Whenever a line in the records below contains "lines", pick it out.

<<<<

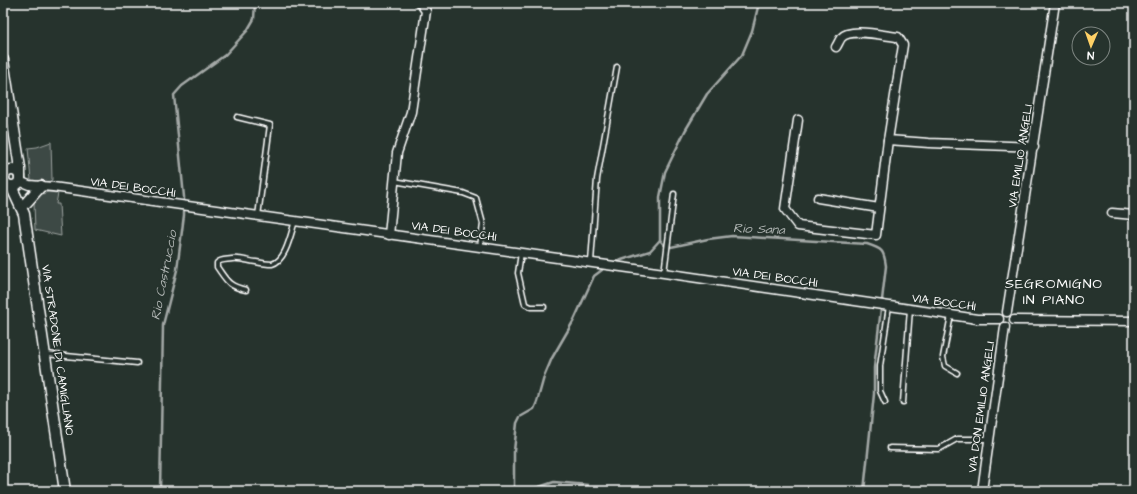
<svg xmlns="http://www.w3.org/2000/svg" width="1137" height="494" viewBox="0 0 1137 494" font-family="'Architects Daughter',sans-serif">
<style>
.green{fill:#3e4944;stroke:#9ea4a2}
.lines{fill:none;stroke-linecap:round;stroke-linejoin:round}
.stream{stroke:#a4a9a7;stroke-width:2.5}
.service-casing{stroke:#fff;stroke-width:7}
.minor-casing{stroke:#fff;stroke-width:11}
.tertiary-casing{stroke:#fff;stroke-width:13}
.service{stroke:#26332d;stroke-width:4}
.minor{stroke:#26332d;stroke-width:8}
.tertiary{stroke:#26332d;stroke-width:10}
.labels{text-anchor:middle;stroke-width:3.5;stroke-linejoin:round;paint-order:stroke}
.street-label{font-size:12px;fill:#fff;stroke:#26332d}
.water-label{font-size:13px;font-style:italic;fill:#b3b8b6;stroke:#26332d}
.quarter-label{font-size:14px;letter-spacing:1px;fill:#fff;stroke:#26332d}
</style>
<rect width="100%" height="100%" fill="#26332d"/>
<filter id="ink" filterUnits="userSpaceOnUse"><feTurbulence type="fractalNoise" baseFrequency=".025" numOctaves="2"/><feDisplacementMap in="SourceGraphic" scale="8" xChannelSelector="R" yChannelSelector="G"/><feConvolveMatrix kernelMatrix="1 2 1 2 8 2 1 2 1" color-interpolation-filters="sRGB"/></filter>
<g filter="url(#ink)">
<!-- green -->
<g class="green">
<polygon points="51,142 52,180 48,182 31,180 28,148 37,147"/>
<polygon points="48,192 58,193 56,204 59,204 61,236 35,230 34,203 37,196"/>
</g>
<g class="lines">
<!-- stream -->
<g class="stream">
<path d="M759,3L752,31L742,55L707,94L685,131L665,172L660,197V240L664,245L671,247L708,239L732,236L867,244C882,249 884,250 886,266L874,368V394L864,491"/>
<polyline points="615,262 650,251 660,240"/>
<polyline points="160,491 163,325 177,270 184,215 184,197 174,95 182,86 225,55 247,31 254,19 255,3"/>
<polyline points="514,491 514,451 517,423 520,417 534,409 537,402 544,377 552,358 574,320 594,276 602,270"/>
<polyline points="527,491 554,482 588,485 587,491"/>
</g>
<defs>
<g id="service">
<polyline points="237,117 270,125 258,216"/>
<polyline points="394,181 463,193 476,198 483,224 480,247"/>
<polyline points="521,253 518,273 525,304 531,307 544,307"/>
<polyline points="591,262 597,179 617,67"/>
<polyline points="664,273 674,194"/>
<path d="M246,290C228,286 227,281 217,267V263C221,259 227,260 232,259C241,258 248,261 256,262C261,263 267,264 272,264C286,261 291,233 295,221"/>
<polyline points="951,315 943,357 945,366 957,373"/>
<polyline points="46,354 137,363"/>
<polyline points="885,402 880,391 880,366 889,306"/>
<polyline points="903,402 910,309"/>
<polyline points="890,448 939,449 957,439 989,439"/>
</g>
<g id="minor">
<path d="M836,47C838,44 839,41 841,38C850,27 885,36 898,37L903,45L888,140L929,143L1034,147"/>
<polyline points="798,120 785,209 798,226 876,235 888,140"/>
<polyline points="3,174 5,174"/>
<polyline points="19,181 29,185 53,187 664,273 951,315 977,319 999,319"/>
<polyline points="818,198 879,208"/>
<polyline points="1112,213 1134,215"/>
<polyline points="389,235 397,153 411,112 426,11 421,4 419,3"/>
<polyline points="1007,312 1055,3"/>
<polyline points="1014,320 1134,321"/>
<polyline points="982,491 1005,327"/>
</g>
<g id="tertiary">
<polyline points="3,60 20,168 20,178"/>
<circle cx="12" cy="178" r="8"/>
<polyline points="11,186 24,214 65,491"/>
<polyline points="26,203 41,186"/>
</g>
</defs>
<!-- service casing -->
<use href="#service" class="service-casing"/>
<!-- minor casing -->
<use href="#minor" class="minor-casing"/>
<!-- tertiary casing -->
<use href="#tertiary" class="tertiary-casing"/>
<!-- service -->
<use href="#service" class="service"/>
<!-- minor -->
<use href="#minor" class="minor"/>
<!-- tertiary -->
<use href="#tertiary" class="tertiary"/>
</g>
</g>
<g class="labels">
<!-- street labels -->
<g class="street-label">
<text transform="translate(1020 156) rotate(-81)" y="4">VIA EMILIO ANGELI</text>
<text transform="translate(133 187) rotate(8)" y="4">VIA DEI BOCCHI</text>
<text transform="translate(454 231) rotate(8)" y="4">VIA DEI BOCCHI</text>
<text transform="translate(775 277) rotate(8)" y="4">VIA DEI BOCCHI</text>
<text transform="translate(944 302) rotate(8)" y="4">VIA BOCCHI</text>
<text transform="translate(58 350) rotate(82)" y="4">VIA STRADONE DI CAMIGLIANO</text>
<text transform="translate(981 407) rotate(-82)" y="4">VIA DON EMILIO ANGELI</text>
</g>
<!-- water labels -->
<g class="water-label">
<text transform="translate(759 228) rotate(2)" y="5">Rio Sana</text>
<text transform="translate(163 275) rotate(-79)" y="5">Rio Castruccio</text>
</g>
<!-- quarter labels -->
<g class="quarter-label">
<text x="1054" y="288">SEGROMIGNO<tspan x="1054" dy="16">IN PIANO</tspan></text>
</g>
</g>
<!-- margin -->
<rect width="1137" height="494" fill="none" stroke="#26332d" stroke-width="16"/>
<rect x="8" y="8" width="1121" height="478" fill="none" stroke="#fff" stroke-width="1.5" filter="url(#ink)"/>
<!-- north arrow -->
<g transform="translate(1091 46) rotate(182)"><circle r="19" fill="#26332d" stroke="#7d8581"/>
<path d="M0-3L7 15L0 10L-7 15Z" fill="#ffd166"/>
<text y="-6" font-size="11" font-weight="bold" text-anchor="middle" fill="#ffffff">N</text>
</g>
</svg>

>>>>

EXPECTED ANSWER
.lines{fill:none;stroke-linecap:round;stroke-linejoin:round}
<g class="lines">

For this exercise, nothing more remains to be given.